== Text ==
......
About

One of the most important properties of the nervous system is its plasticity. Plasticity guarantees the ability of an organism to adapt to a changing environment, as well as changing internal conditions such as growth and recovery from injury or disease. Neuronal plasticity is typically thought to be a property more or less exclusive of synapses (short- and long-term synaptic plasticity). However, other neuronal components also are plastic. This includes structural elements (dendrites, axons, etc.) and the many ion channels expressed by neurons, both of which being able to change sometimes rapidly in response to, for example, the neurons' own activity patterns. The latter is refered to as "intrinsic plasticity".

An undesirable consequence of plasticity, however, is that it can potential destabilize the system that expresses it. Yet, in spite of being highly plastic, neurons and neural networks maintain relatively stable activity properties.

Plasticity can, in principle, underlie some forms of learning and memory (currently almost entirely attributed to synaptic plasticity), as well as recovery from injury and different sorts of perturbation.

The goal of my research activities is to understand the mechanisms that allow the nervous system to be simultaneously plastic (and responsive to environmental and internal changes), and also to be stable. My work is based on the assumption that simultaneous stability and plasticity can only come about when neurons globally adjust their properties as they locally make adaptive changes to specific conditions and perturbations. 

In all my work I apply, both experimental (electrophysiology, cell and molecular biology) as well as theoretical (analytical and computational) approaches.
......
== Provided records ==
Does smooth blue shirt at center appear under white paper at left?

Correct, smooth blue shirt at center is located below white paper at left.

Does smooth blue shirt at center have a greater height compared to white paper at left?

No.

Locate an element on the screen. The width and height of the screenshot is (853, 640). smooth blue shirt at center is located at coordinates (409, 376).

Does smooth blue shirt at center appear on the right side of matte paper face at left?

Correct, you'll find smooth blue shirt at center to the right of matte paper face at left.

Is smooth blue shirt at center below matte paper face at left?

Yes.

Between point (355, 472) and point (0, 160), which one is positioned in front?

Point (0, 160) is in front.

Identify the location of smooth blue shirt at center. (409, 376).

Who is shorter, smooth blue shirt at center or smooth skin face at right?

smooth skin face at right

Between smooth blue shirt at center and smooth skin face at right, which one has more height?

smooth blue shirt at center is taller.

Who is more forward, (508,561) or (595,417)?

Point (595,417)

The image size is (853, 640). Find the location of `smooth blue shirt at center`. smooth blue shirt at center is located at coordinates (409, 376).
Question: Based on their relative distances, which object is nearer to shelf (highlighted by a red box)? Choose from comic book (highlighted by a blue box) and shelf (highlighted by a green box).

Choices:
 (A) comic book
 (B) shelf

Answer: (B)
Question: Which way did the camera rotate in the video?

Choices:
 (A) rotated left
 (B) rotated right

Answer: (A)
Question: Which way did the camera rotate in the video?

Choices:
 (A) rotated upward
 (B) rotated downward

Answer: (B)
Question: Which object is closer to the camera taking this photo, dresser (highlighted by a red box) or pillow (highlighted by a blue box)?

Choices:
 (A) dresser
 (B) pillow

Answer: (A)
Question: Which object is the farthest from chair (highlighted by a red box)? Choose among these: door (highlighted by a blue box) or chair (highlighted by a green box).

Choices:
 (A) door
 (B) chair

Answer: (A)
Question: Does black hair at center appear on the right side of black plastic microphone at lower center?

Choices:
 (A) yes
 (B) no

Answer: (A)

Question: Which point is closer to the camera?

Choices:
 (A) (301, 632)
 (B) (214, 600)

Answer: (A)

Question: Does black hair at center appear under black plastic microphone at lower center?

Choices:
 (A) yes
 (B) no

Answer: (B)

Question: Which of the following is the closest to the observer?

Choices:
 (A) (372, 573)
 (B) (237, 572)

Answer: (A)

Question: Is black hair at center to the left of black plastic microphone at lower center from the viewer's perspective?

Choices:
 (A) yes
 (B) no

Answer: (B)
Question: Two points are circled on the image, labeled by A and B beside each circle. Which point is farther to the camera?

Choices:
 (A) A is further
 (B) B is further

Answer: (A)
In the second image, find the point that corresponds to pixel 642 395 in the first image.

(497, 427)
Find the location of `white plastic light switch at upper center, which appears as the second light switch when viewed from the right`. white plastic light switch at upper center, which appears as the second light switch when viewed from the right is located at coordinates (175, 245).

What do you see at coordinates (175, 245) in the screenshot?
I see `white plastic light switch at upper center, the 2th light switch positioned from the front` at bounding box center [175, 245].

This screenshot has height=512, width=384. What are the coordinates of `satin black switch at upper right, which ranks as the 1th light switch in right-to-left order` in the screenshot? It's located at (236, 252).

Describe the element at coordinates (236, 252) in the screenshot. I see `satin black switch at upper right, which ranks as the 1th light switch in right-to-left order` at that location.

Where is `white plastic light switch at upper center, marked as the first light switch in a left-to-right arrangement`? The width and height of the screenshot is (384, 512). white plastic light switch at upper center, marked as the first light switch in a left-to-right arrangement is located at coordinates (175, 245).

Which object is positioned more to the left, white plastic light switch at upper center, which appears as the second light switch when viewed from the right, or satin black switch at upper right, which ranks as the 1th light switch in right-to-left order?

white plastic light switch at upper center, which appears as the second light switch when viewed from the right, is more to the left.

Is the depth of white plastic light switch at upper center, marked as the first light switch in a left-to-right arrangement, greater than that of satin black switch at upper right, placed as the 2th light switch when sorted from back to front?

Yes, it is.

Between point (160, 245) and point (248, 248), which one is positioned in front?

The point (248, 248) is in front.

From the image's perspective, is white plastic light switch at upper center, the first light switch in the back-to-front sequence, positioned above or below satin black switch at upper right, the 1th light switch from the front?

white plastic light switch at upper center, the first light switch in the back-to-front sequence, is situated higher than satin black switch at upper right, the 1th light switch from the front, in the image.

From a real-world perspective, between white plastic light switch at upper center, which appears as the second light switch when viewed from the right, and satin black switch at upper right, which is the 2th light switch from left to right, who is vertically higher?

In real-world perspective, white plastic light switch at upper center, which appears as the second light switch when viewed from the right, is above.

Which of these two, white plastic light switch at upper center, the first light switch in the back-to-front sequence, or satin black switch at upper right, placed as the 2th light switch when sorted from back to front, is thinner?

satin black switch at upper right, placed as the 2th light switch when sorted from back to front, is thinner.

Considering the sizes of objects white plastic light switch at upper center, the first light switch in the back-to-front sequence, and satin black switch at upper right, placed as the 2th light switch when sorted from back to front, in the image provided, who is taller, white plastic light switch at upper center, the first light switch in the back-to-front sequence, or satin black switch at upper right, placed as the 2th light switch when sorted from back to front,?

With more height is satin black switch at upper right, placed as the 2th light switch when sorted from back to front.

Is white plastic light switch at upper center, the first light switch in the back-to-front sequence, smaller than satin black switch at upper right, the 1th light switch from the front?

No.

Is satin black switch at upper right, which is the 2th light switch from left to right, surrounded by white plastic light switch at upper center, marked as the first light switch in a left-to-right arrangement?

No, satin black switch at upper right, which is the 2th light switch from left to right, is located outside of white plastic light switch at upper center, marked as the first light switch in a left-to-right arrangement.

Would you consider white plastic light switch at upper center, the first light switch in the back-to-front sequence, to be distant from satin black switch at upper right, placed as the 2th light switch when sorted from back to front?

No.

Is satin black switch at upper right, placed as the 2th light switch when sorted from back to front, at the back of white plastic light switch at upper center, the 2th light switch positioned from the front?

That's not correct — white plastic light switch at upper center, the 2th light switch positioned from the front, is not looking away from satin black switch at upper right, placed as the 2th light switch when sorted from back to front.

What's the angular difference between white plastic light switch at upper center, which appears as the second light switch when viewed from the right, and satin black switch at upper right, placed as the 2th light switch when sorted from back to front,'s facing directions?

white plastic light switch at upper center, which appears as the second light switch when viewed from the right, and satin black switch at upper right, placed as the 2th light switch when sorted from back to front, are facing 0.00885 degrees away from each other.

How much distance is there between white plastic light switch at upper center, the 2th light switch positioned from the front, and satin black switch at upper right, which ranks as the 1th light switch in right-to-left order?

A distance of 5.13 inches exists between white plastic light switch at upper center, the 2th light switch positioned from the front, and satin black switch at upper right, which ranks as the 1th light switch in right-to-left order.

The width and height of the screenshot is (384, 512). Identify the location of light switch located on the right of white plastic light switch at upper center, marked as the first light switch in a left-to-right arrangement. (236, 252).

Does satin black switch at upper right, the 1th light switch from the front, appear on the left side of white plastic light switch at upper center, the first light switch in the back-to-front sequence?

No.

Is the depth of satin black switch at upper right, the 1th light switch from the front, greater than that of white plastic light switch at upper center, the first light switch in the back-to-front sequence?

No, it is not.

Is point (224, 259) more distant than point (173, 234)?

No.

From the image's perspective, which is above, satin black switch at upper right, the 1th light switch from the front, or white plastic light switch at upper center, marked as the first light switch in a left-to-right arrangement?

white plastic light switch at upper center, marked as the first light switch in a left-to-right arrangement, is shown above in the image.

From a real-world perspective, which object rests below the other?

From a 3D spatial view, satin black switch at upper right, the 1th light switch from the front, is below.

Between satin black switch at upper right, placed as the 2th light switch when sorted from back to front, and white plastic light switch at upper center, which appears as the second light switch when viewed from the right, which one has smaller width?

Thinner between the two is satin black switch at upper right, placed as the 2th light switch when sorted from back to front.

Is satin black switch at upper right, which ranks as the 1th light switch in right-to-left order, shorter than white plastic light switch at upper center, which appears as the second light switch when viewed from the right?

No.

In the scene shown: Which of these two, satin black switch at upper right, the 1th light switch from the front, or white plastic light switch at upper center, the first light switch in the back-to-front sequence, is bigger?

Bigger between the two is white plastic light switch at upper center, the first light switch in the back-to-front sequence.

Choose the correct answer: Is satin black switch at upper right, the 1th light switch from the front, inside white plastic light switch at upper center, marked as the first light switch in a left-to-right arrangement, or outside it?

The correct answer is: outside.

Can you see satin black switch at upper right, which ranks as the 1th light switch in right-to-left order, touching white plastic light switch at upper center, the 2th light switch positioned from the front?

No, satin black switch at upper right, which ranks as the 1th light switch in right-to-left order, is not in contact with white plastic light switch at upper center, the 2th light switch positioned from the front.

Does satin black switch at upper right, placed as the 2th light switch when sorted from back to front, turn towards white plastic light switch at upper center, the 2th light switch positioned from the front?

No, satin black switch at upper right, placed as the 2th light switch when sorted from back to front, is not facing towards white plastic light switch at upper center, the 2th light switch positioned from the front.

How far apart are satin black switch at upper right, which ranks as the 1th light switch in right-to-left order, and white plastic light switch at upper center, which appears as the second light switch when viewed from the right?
......
== Work instruction 1 ==
List the specific methods the About section gives in parentheses in its last paragraph.
== Work instruction 2 ==
Reproduce word for word the stretch of the About section from "In all my work" through "and computational) approaches.".
The records come from a different source than the About section.

== Answer 1 ==
Electrophysiology; cell and molecular biology; analytical; computational

== Answer 2 ==
In all my work I apply, both experimental (electrophysiology, cell and molecular biology) as well as theoretical (analytical and computational) approaches.